▶ **ASSIGNMENT**
Continue the SQL basics article that follows, starting right after its final sentence.

# Tuesday, March 10, 2009
Back To Basics

NOTE:

For demos in this article, we will use a table named Customer that contains the followong columns:

Name Data Type
FirstName nvarchar(50)
LastName nvarchar(50)
StreetAddress nvarchar(255)
 City nvarchar(255)
State char(2)
 ZipCode nvarchar(10)
TotalSales money

Afer adding a few rows to the table, the data looks like this.

CustID FirstName LastName StreetAddress City State ZipCode TotalSales
1 David Giard 123 Oxford Ct Erlanger KY 40111 1000.00
2 Magic Johnson 456 Hollywood Blvd Lansing MI 45222 1500.00
3 Bubba Smith 789 Killbubbakill St Baltimore MD 10111 1000.00
4 Ron Mason 501 E Grand River Ave Okemos MI 45333 2000.00
5 Steve Smith 900 Belle St Detroit MI 48888 5000.00

Retrieving data is one of the most common tasks performed on a relational database.

Fortunately, SQL Server includes a language that allows users (and programs) to retrieve the data they want. This language is called Structured Query Language. It is usually abbreviated "SQL" and often pronounced "SEE-kwuhl".

Getting data from a database is known as querying the database. The code to retrieve that data is a query. When this code is written in SQL (as most of my queries are), it is known as a SQL query.

(Stored data entries)
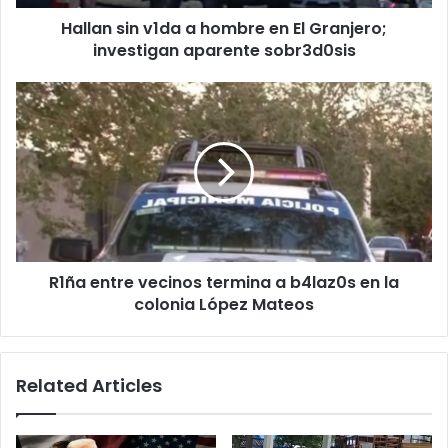
investigan
Hallan sin v1da a hombre en El Granjero;
aparente
sobr3d0sis
investigan aparente sobr3d0sis
R1ña
entre
vecinos
termina
a
b4laz0s
en
la
colonia
R1ña entre vecinos termina a b4laz0s en la
López
Mateos
colonia López Mateos
Related Articles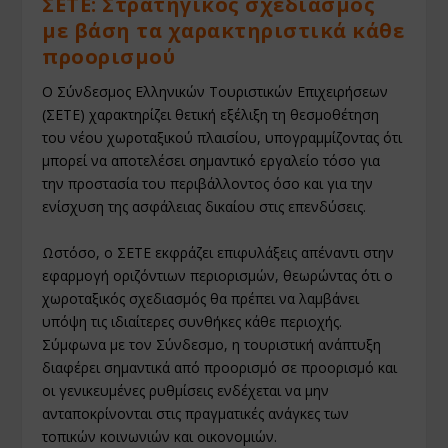
ΣΕΤΕ: Στρατηγικός σχεδιασμός
με βάση τα χαρακτηριστικά κάθε
προορισμού
Ο Σύνδεσμος Ελληνικών Τουριστικών Επιχειρήσεων
(ΣΕΤΕ) χαρακτηρίζει θετική εξέλιξη τη θεσμοθέτηση
του νέου χωροταξικού πλαισίου, υπογραμμίζοντας ότι
μπορεί να αποτελέσει σημαντικό εργαλείο τόσο για
την προστασία του περιβάλλοντος όσο και για την
ενίσχυση της ασφάλειας δικαίου στις επενδύσεις.
Ωστόσο, ο ΣΕΤΕ εκφράζει επιφυλάξεις απέναντι στην
εφαρμογή οριζόντιων περιορισμών, θεωρώντας ότι ο
χωροταξικός σχεδιασμός θα πρέπει να λαμβάνει
υπόψη τις ιδιαίτερες συνθήκες κάθε περιοχής.
Σύμφωνα με τον Σύνδεσμο, η τουριστική ανάπτυξη
διαφέρει σημαντικά από προορισμό σε προορισμό και
οι γενικευμένες ρυθμίσεις ενδέχεται να μην
ανταποκρίνονται στις πραγματικές ανάγκες των
τοπικών κοινωνιών και οικονομιών.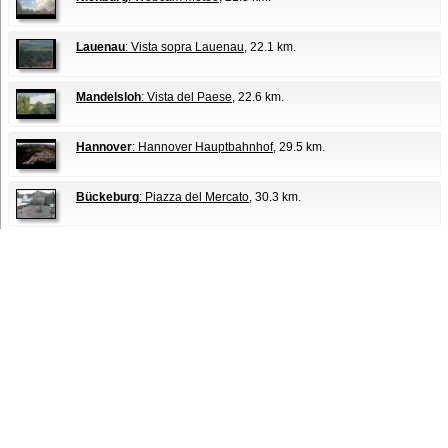
Lauenau
: Vista sopra Lauenau
, 22.1 km.
Mandelsloh
: Vista del Paese
, 22.6 km.
Hannover
: Hannover Hauptbahnhof
, 29.5 km.
Bückeburg
: Piazza del Mercato
, 30.3 km.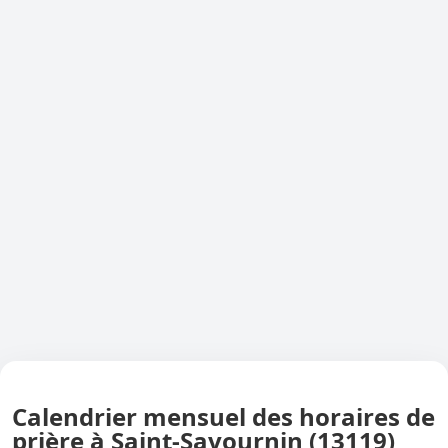
Calendrier mensuel des horaires de
prière à Saint-Savournin (13119)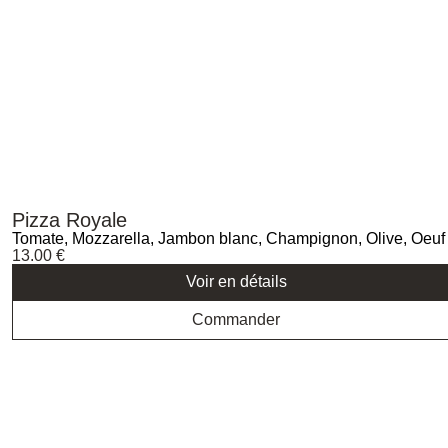
Pizza Royale
Tomate, Mozzarella, Jambon blanc, Champignon, Olive, Oeuf
13.00
€
Voir en détails
Commander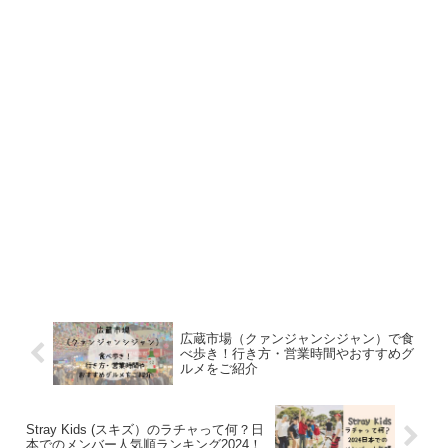
物園のような雰囲気です。
6階のフォトスポットから撮影すると、まるで空中に浮か
ぶ庭園のような写真が撮れます。
「Sounds Forest」の鉄のフレームでできた小さな建物に
は、植物や可愛い雑貨が飾られていて、温室をイメージし
たそのスペースで写真を撮るとSNS映えすると、女性や
この投稿をInstagramで見る
はにゃん🐾FROM JAPAN🇯🇵(@hanya815)がシェアした投稿
カップルに評判です。
3階の高さほどの支柱の上の大きな水盤から滝が落ちてく
なお月光レインボー噴水は、
雨天や強風など気象状況によ
る、1階吹き抜けにある「ウォーターフォールガーデン」
り中止されることがあるので、ご注意
を。
も人気のフォトスポットです。
広蔵市場（クァンジャンシジャン）で食
べ歩き！行き方・営業時間やおすすめグ
ルメをご紹介
この投稿をInstagramで見る
Stray Kids (スキズ）のラチャって何？日
記事の続きを読む
本でのメンバー人気順ランキング2024！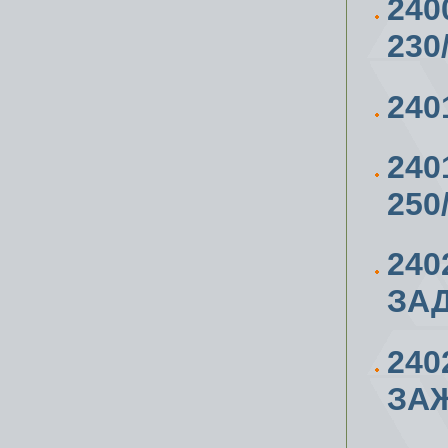
240
230
24
240
250
240
ЗАД
240
ЗАЖ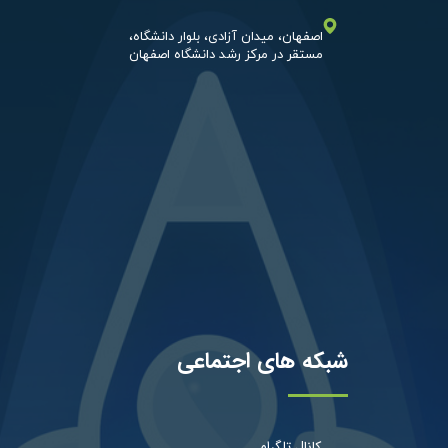
اصفهان، میدان آزادی، بلوار دانشگاه،​​​​​​
شبکه های اجتماعی
کانال تلگرام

▶ **WRITTEN ANSWER**
The basic syntax for a SQL query that retrieves data from a single table is

SELECT [List of Columns]
    FROM [Table Name]
    WHERE [Filter Condition]
    ORDER BY [Sort column or columns]

In SQL, line breaks and extra spaces are not important. The language parser is smart enough to figure out when a statement or command ends, so I usually try to format my SQL statements to make them easy to read.

Only the SELECT and FROM parts of the query are required, so let's start with those.

EvenEven though the "SELECT" keyword typically comes first in this type of query, I'll start by explaining the "FROM" keyword. When getting data from only one table, follow the keyword FROM with the name of that table. For example, the clause

    FROM Customer 

indicates that we are getting data from a table named Customer. We'll talk later about how to get data from multiple tables in the same query.

It is possible to provide an alias for a table by following the table name with a space, and the alias. For example

    FROM Customer cust

The above SQL clause says that we will get data from the Customer table, but that we will use the string “cust” to refer to this table elsewhere in our query.

This is useful in the following situations

  • You want to provide a shorter name for the table in order to avoid retyping a long name elsewhere in the query
  • You want to avoid ambiguity when listing the same table name twice in the FROM clause.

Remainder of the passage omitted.